From: Jitendra Kolhe
Subject: Re: [Qemu-devel] [PATCH v3 0/4] migration: skip scanning and migrating ram pages released by virtio-balloon driver.
Date: Thu, 5 Jan 2017 12:34:17 +0530
User-agent: Mozilla/5.0 (Windows NT 6.1; WOW64; rv:45.0) Gecko/20100101 Thunderbird/45.5.1

On 1/5/2017 7:03 AM, Li, Liang Z wrote:
>> Am 23.12.2016 um 03:50 schrieb Li, Liang Z:
>>>> While measuring live migration performance for qemu/kvm guest, it was
>>>> observed that the qemu doesn’t maintain any intelligence for the
>>>> guest ram pages released by the guest balloon driver and treat such
>>>> pages as any other normal guest ram pages. This has direct impact on
>>>> overall migration time for the guest which has released (ballooned out)
>> memory to the host.
>>>>
>>>> In case of large systems, where we can configure large guests with
>>>> 1TB and with considerable amount of memory released by balloon driver
>>>> to the host, the migration time gets worse.
>>>>
>>>> The solution proposed below is local to qemu (and does not require
>>>> any modification to Linux kernel or any guest driver). We have
>>>> verified the fix for large guests =1TB on HPE Superdome X (which can
>>>> support up to 240 cores and 12TB of memory).
>>>>
>>>> During live migration, as part of first iteration in
>>>> ram_save_iterate() -> ram_find_and_save_block () will try to migrate
>>>> ram pages even if they are released by vitrio-balloon driver (balloon
>>>> inflate). Although these pages which are returned to the host by
>>>> virtio-balloon driver are zero pages, the migration algorithm will
>>>> still end up scanning the entire page
>>>> ram_find_and_save_block() ->
>>>> ram_save_page()/ram_save_compressed_page() ->
>>>> save_zero_page() -> is_zero_range(). We also end-up sending header
>>>> information over network for these pages during migration. This adds
>>>> to the total migration time.
>>>>
>>>> The solution creates a balloon bitmap ramblock as a part of
>>>> virtio-balloon device initialization. The bits in the balloon bitmap
>>>> represent a guest ram page of size 1UL << VIRTIO_BALLOON_PFN_SHIFT
>> or
>>>> 4K. If TARGET_PAGE_BITS <= VIRTIO_BALLOON_PFN_SHIFT, ram_addr
>> offset
>>>> for the dirty page which is used by dirty page bitmap during
>>>> migration is checked against the balloon bitmap as is, if the bit is
>>>> set in the balloon bitmap, the corresponding ram page will be
>>>> excluded from scanning and sending header information during
>>>> migration.

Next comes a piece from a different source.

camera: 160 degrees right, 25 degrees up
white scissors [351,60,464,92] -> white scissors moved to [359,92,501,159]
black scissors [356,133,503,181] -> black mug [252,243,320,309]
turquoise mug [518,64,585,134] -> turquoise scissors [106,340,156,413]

In case TARGET_PAGE_BITS > VIRTIO_BALLOON_PFN_SHIFT
>> for a
>>>> given dirty page ram_addr, all sub-pages of 1UL <<
>>>> VIRTIO_BALLOON_PFN_SHIFT size should be ballooned out to avoid zero
>> page scan and sending header information.
>>>>
>>>> The bitmap represents entire guest ram memory till max configured
>> memory.
>>>> Guest ram pages claimed by the virtio-balloon driver will be
>>>> represented by 1 in the bitmap. Since the bitmap is maintained as a
>>>> ramblock, it’s migrated to target as part migration’s ram iterative
>>>> and ram complete phase. So that substituent migrations from the target
>> can continue to use optimization.
>>>>
>>>> A new migration capability called skip-balloon is introduced. The
>>>> user can disable the capability in cases where user does not expect
>>>> much benefit or in case the migration is from an older version.
>>>>
>>>> During live migration setup the optimization can be set to disabled state 
>>>> if .
>>>> no virtio-balloon device is initialized.
>>>> . skip-balloon migration capability is disabled.

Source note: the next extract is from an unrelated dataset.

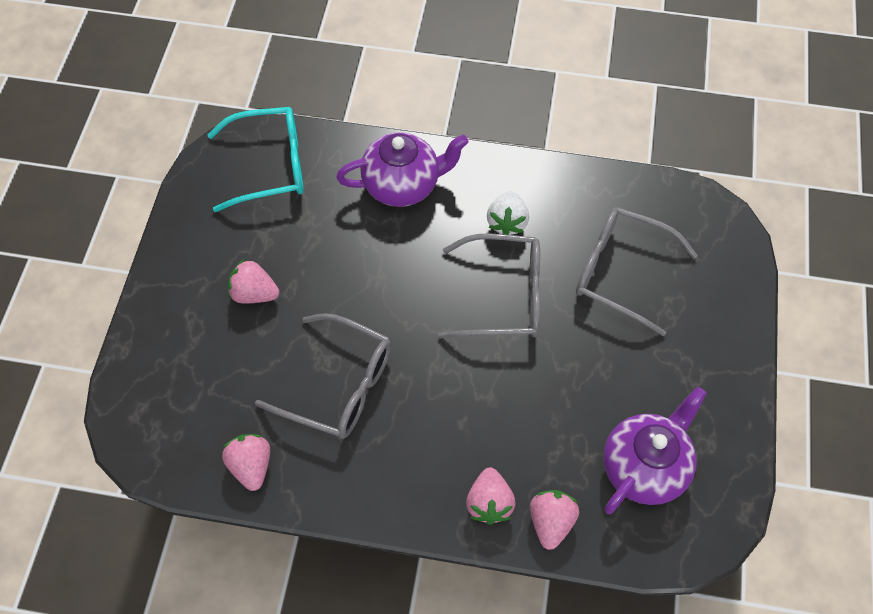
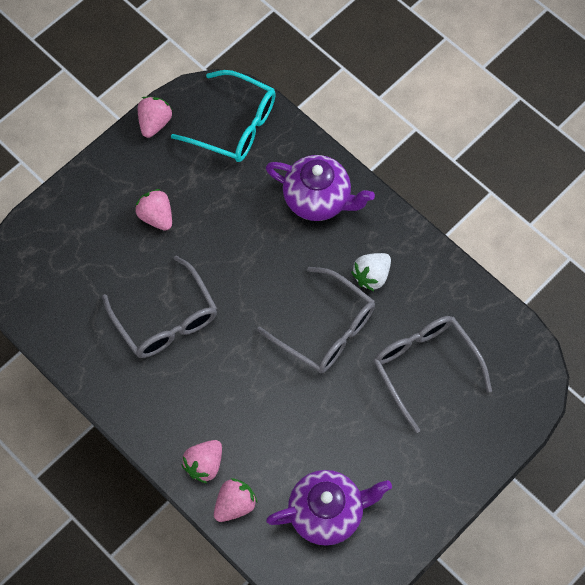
camera: 35 degrees right, 5 degrees up
pink strawberry [222,434,270,491] -> pink strawberry moved to [138,97,172,138]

>>>> . If the guest virtio-balloon driver has not set
>>>> VIRTIO_BALLOON_F_MUST_TELL_HOST
>>>>   flag. Which means the guest may start using a ram pages freed by
>>>> guest balloon
>>>>   driver, even before the host/qemu is aware of it. In such case, the
>>>>   optimization is disabled so that the ram pages that are being used by the
>>>>   guest will continue to be scanned and migrated.
>>>>
>>>> Balloon bitmap ramblock size is set to zero if the optimization is
>>>> disabled, to avoid overhead of migrating the bitmap. If the bitmap is
>>>> not migrated to the target, the destination starts with a fresh
>>>> bitmap and tracks the ballooning operation thereafter.
>>>>
>>>
>>> I have a better way to get rid of the bitmap.

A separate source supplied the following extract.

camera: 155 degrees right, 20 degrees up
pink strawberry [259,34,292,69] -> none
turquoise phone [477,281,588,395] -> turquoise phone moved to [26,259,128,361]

>>> We should not maintain the inflating pages in the bitmap, instead, we
>>> can get them from the guest if it's needed, just like what we did for
>>> the guest's unused pages. Then we can combine the inflating page info
>>> with the unused page info together, and skip them during live migration.
>>>
>>
>> If we want to actually host enforce (disallow) access to inflated pages, 
>> having
> 
> Is that a new feature?
> 
>> such a bitmap in QEMU is required. Getting them from the guest doesn't
>> make sense in that context anymore.
> 
> Even a bitmap is required, we should avoid to send it in the stop & copy 
> stage.
> 

How about using both ways? If the guest is capable to share ballooned out page
information using unused page framework use it. If the guest is not capable we
maintain a bitmap in qemu. This way we can use advantage of both approaches. 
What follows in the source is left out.